__What this task involves__. What you return must match the records word for word, except that pictures are dropped.

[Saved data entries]
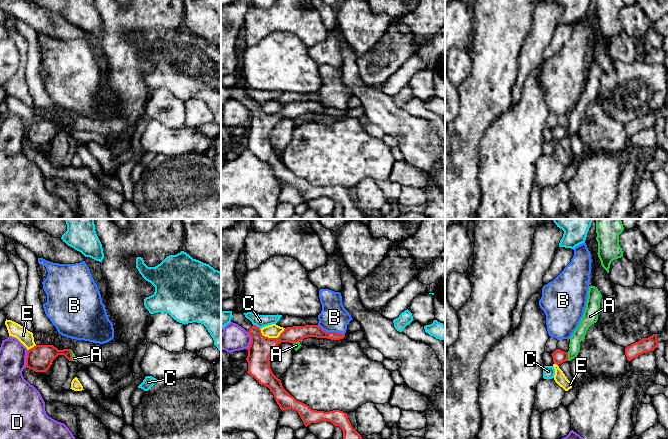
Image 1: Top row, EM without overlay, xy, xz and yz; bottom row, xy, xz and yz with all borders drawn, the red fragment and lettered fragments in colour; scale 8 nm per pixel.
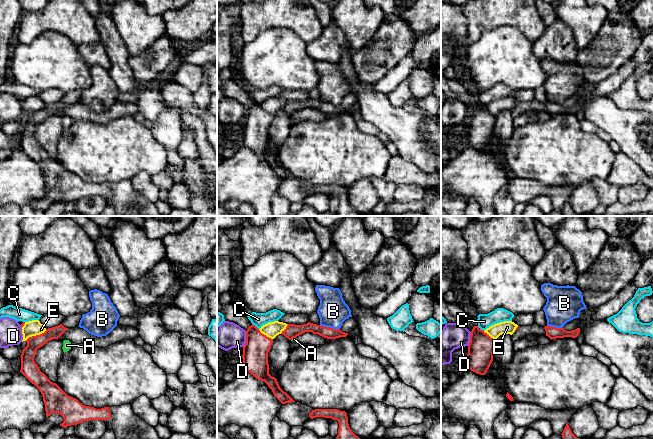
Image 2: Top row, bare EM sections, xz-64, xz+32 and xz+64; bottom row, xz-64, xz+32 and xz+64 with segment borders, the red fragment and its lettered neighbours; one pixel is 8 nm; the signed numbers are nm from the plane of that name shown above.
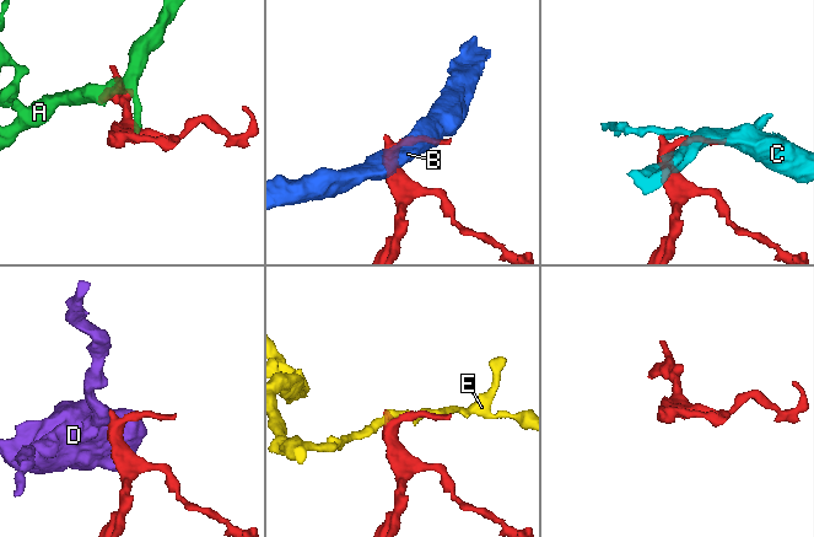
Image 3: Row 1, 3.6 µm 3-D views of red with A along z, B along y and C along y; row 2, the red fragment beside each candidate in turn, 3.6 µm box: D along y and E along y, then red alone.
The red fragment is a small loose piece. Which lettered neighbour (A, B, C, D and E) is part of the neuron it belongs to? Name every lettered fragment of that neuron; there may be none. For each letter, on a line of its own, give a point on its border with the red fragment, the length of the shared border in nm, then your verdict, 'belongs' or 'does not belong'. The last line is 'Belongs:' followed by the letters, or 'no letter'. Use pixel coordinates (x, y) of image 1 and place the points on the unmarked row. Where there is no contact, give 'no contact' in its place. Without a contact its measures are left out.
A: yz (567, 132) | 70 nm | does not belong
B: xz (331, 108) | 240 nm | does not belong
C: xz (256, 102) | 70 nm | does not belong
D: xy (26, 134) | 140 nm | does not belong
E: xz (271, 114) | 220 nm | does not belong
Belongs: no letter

__Response area__.
Image 1: Top row, EM without overlay, xy, xz and yz; bottom row, xy, xz and yz with all borders drawn, the red fragment and lettered fragments in colour; scale 8 nm per pixel.
Image 2: Top row, bare EM sections, xz-64, xz+32 and xz+64; bottom row, xz-64, xz+32 and xz+64 with segment borders, the red fragment and its lettered neighbours; one pixel is 8 nm; the signed numbers are nm from the plane of that name shown above.
Image 3: Row 1, 3.6 µm 3-D views of red with A along z, B along y and C along y; row 2, the red fragment beside each candidate in turn, 3.6 µm box: D along y and E along y, then red alone.
The red fragment is a small loose piece. Which lettered neighbour (A, B, C, D and E) is part of the neuron it belongs to? Name every lettered fragment of that neuron; there may be none. For each letter, on a line of its own, give a point on its border with the red fragment, the length of the shared border in nm, then your verdict, 'belongs' or 'does not belong'. The last line is 'Belongs:' followed by the letters, or 'no letter'. Use pixel coordinates (x, y) of image 1 and place the points on the unmarked row. Where there is no contact, give 'no contact' in its place. Without a contact its measures are left out.
A: yz (567, 132) | 70 nm | does not belong
B: xz (331, 108) | 240 nm | does not belong
C: xz (256, 102) | 70 nm | does not belong
D: xy (26, 134) | 140 nm | does not belong
E: xz (271, 114) | 220 nm | does not belong
Belongs: no letter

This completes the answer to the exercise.